Purpose: Head and neck lymphoedema (HNL) is prevalent following head and neck cancer (HNC) treatment, and has been associated with more severe dysphagia. However, little is known about its trajectory post-treatment and how this impacts swallowing. The aim of this prospective longitudinal cohort study was to: (1) examine the trajectory of HNL in patients with HNC treated with chemoradiotherapy (CRT); and (2) examine the association between HNL and dysphagia.
Methodology: Thirty-three patients (91% male, 91% oropharyngeal tumours) were recruited and data collected at 3, 6 and 12 months post CRT. External HNL (E-HNL) was assessed with the Assessment of Lymphoedema of the Head and Neck and the MD Anderson Cancer Centre Lymphoedema Rating Scale. Internal HNL (I-HNL) was assessed with Patterson’s Radiotherapy Oedema Rating Scale. Swallowing was assessed via instrumental, clinical and patient-reported outcome measures. Associations between HNL and swallowing were examined with multivariable regression models.

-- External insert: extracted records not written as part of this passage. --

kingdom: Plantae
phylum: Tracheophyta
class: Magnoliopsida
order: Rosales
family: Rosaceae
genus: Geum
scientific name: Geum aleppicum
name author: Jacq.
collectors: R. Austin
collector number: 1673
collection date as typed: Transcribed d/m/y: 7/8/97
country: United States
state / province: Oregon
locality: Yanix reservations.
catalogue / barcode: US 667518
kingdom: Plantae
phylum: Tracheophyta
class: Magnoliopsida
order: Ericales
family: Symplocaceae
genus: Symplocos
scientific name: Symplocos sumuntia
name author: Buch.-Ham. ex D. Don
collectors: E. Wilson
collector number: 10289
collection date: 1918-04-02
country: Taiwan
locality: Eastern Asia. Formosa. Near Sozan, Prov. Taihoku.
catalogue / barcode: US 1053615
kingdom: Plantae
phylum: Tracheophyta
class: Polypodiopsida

Results: E-HNL was prevalent at 3 months (71%), had begun to improve at 6 months (58%), and was largely resolved by 12 months (10%). The majority had moderate/severe I-HNL at 3 months (96%) and 6 months (84%), with some reduction at 12 months (64%). More severe penetration/aspiration and increased diet modification were associated with higher severities of E-HNL (p=0.001, 0.036, respectively) and I-HNL (p<0.001, 0.007, respectively), and more diffuse I-HNL (p =0.043, 0.001, respectively). More difficulty eating solid foods was also associated with a higher severity of E-HNL (p=0.004) and more diffuse I-HNL (p=0.002).
Conclusion: E-HNL is most prevalent at 3 months post CRT and has largely resolved by 12 months, whereas I-HNL persists. There is some reduction in I-HNL severity/diffuseness, but it did not fully resolve over 12 months. Patients who have more severe E-HNL and I-HNL or have more diffuse I-HNL may also experience more severe dysphagia.